That's democracy. If you water down or prevent the democratic will through ANY means to empower the will of the minority over the majority for ANY reason, then you end up implementing the governance of an elite.
Minority rights of the people are a different matter - they would be guaranteed by the civil law governing human rights in a country - they dont have anything to do with the democratic will.
In reality, this turns into we should have billion dollar handouts to narrow interests because rather than use taxpayer funds to R&D cures into the public domain using the existing world class university system, the narrow interests would prefer being able to benefit from patented medicines:
https://www.wsj.com/articles/drug-prices-reach-new-highin-th...
> Since August, U.S. or European health regulators have approved four new products intended as one-time treatments for rare genetic diseases that carry list prices of at least $2 million a patient, including two from Bluebird Bio Inc.
That's an extreme extrapolation.
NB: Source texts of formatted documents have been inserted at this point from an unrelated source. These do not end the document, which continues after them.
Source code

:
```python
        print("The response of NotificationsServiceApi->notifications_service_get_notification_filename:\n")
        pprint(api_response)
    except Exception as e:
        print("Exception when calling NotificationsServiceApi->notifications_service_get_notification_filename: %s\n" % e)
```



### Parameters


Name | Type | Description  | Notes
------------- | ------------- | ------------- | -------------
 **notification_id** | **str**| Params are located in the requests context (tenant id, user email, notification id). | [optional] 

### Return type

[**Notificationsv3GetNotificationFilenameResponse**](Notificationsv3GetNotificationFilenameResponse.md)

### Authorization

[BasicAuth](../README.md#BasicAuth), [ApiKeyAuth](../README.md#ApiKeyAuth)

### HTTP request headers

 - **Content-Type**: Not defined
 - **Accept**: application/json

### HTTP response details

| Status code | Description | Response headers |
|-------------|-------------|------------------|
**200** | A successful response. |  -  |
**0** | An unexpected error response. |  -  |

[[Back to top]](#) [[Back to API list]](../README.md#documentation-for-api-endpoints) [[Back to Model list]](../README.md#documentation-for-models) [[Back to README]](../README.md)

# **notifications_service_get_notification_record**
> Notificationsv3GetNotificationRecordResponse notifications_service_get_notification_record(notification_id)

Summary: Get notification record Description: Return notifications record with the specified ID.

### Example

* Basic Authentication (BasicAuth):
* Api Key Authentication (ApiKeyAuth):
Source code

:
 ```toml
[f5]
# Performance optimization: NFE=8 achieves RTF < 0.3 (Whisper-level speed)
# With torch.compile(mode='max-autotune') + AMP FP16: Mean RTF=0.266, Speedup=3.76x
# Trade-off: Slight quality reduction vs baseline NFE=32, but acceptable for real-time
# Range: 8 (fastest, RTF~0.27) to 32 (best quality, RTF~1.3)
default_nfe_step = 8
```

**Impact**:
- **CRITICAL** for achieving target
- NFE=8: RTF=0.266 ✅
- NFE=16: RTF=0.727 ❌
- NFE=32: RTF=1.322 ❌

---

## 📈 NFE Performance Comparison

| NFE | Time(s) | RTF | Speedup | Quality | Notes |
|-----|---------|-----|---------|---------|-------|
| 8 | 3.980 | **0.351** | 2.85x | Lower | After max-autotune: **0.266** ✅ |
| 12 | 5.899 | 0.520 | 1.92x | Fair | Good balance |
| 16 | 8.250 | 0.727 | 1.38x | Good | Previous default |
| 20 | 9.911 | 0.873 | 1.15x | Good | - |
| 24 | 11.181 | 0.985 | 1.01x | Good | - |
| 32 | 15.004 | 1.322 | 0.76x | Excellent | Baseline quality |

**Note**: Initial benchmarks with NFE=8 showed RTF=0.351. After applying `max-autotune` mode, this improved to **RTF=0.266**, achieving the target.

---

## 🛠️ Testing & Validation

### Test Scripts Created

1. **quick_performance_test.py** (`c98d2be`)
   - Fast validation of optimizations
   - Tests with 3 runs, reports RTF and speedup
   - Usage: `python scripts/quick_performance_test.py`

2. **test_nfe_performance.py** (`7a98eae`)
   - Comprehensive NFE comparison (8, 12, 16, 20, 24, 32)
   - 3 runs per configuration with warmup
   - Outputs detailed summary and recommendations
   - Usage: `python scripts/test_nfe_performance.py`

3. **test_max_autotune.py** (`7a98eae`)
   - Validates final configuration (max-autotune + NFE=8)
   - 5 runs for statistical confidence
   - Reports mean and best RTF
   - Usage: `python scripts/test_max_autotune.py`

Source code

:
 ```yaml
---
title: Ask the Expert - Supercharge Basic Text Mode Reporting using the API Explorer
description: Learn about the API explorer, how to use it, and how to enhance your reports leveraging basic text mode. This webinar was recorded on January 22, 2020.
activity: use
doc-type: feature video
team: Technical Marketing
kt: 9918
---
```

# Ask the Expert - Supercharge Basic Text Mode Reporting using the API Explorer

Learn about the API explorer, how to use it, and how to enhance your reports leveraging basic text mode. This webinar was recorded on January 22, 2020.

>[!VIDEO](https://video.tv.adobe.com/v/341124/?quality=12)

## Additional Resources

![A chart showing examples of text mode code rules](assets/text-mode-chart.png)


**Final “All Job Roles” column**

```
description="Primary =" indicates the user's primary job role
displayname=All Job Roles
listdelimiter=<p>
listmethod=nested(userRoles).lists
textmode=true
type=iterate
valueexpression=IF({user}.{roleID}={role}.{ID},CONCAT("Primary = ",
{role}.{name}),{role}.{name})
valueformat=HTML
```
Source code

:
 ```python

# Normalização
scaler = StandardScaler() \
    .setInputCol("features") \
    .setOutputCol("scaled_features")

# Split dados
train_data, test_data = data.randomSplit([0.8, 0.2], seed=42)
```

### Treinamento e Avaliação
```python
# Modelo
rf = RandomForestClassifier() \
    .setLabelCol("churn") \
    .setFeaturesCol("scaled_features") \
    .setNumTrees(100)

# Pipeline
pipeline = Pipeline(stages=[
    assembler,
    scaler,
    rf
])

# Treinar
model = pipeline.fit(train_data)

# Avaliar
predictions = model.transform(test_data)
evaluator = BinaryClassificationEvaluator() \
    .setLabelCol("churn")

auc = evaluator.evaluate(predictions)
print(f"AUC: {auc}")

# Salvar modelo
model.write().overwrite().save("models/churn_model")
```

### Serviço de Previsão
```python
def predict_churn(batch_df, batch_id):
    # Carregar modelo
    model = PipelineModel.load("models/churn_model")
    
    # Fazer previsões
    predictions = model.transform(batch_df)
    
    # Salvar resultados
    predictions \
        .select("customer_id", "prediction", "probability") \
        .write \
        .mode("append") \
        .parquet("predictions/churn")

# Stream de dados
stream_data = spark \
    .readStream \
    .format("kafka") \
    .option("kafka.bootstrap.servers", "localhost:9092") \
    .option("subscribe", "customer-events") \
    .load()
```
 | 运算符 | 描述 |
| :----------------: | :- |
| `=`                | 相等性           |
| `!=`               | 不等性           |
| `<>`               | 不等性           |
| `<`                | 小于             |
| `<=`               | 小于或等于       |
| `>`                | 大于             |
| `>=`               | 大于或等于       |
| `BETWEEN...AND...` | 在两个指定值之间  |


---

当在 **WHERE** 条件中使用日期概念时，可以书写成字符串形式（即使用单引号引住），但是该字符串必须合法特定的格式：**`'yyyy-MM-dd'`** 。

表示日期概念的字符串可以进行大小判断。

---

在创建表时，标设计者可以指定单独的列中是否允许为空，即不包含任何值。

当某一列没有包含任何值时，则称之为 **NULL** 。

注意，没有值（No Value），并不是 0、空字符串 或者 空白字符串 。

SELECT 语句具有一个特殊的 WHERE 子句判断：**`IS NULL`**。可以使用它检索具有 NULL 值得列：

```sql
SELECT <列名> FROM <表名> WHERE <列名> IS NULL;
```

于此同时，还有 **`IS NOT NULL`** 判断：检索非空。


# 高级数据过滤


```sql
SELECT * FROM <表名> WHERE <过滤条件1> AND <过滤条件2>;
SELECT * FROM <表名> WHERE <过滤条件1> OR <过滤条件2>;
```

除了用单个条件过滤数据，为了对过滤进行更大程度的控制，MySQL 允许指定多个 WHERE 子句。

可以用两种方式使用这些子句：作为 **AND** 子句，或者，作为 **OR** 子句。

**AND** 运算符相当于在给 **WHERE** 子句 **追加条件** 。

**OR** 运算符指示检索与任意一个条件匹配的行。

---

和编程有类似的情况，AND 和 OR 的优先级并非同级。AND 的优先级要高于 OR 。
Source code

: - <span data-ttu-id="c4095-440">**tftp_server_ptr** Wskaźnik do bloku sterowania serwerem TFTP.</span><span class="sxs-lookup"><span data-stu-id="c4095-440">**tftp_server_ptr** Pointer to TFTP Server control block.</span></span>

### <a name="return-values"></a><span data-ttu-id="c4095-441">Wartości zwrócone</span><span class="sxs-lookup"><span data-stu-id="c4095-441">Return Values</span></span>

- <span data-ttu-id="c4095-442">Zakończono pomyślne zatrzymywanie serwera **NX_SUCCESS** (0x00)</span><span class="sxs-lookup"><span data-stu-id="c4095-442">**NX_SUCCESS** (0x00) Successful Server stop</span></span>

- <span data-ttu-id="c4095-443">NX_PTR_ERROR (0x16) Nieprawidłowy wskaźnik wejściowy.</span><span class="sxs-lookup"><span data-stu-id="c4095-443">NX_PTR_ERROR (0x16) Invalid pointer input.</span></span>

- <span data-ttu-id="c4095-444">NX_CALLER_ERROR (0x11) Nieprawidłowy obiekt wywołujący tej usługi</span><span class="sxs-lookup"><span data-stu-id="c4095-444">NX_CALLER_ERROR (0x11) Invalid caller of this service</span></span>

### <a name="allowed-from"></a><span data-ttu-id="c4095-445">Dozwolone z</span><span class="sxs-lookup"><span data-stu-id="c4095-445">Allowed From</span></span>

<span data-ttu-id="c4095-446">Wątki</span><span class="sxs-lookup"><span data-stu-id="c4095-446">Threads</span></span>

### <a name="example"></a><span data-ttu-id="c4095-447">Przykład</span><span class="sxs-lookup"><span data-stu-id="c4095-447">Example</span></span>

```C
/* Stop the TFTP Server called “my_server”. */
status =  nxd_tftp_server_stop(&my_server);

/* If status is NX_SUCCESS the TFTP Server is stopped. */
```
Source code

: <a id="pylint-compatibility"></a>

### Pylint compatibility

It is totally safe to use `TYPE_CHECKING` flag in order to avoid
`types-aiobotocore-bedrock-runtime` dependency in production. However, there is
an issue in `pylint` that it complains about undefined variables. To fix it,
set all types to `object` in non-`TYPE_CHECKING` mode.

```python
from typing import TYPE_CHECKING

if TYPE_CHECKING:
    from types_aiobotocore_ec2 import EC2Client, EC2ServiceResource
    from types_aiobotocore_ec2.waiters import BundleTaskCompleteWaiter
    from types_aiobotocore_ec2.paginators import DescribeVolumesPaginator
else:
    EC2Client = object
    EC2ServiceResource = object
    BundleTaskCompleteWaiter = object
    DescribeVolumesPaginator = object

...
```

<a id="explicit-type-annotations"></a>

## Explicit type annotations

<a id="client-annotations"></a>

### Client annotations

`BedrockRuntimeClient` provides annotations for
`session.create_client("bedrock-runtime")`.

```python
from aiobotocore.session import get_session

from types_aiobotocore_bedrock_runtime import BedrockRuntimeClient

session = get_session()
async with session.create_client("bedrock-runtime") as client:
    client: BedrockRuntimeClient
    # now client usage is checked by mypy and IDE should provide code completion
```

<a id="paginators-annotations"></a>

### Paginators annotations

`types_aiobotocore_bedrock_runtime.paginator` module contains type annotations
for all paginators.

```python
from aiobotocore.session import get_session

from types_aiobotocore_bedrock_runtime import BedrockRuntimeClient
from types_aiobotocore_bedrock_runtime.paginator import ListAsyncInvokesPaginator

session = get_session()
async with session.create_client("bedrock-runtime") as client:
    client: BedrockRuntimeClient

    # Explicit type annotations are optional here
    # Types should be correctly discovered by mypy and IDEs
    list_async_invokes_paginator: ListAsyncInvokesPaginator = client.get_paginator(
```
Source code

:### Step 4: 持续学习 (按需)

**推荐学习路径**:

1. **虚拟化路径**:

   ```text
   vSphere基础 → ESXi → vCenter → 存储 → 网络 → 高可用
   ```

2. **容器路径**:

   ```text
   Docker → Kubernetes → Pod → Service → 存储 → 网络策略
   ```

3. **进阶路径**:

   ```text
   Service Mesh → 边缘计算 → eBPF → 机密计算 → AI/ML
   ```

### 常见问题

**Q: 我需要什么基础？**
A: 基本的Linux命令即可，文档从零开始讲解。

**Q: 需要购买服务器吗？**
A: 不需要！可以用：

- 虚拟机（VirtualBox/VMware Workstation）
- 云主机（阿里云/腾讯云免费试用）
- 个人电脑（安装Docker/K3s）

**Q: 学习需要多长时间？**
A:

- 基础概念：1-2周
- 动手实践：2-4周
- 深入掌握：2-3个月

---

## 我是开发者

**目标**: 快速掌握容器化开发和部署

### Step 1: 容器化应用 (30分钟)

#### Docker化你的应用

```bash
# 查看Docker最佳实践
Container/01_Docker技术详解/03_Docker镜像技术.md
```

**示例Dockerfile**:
Sure, the majority would maybe not care at all for such a minority treatment if it came to pass. But then again, the practical reality is that in a system that allows minority to override the majority, everything else goes wrong even if that one goes right.
There is an example. The US was explicitly crafted as a format that would allow the minority to override the majority to prevent 'the tyranny of the majority'. This was explicitly expressed by various founding fathers of the US, especially by de facto architect of its constutition, John Adams. And that's the reason why there is FPTP, the Senate, the supreme court, with the latter two easily able to override whatever majority vote is.
They did this because they feared the majority demanding land redistribution and passing it with their vote. The British aristocrats' lands were confiscated and redistributed after the revolution, that was ok. But the founding fathers feared that it would give ideas to the people about the lands of the now-American-but-ex-British elite like themselves.
We live in representative democracies not absolute democracies and these table thumping maximalist positions rarely make good conversation or policy.
They get retweeted though.
The dichotomy above is impossible to interpret. What does that even mean. So when a democracy is representative, the minority's will can override the majority's will? Then what does the representation part in the representative democracy mean.
Yes, and this is a feature, not a bug. Majority voting on issues one at a time cannot generate a deal that a majority would prefer when the compromise is presented as a block. Eg, if there are six different compatible single-issues that 10% of the people care solely about each, each individual one would get voted down 90-10, while representatives can make a bargain that delivers a combined platform approved of by 60%.